Polar Capital Global Financials Trust (PCGF) reported a 0.59% fall in net asset value return for the half year, although it managed to outperform its benchmark index.

The portfolio's benchmark, the MSCI World Financials Index (Total Return with dividends reinvested), returned -0.84% over the same period, PCGF said.

Since the company's inception in July 2013 the company has achieved a fully diluted NAV total return of 19.18% compared to the benchmark return of 17.71%, it added.

“During the six month period under review, your company has faced significant headwinds in global equity markets and volatile sentiment shifts, particularly towards financial stocks,” PCGF told shareholders.
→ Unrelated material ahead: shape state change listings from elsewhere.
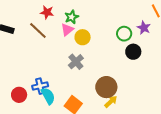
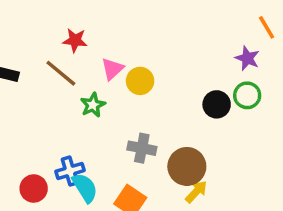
green star: (72, 17) -> (93, 105), moved
green circle: (124, 34) -> (247, 95), moved
black circle: (133, 52) -> (217, 104), moved
gray cross: (76, 62) -> (142, 148), moved, turned -35

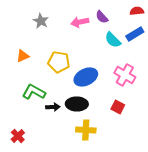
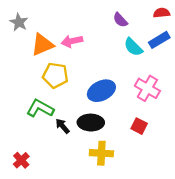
gray star: (41, 21) -> (19, 22), moved
pink arrow: (80, 22) -> (72, 41), moved
orange triangle: (23, 56) -> (42, 45), moved, size x1.5
yellow pentagon: (59, 62) -> (55, 75), moved
black arrow: (53, 107) -> (62, 126), turned -128

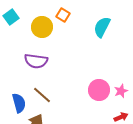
“Our fund managers have navigated the portfolio carefully through this period, helped by good stock selection. The price of our ordinary shares closed the period at 97.75p, a decline of 6.0% since the end of the last financial year on 30 November 2015."

"The company's share price total return (at -4.51%) lagged the portfolio's net asset value performance as the share price discount widened from 6.7% to 10.5% at the end of the period."

The company has declared an interim dividend of 1.95p per share, an increase of 5.4% over last year.

“The first half of the period under review was a difficult one for financial stocks. Fears of weakening growth, falling energy prices, negative interest rates and the announcement of a referendum on Britain's membership of the EU combined to present a perfect storm for financial companies,” PCGF said.

“At the time of writing in the immediate aftermath of the referendum, the impact of market volatility on the portfolio's NAV has been modest, particularly when compared to the sharply negative share price performance of UK banks. Relative to benchmark, there has been a more significant negative impact given the portfolio's underweight exposure to US financials and its overweight exposure to challenger banks in the UK.”

"Although the political and economic uncertainty that followed the Brexit vote is unlikely to fade quickly, it is worth noting that the market volatility that is likely to continue well into the rest of the year is a reaction on this occasion to a political and not a financial crisis."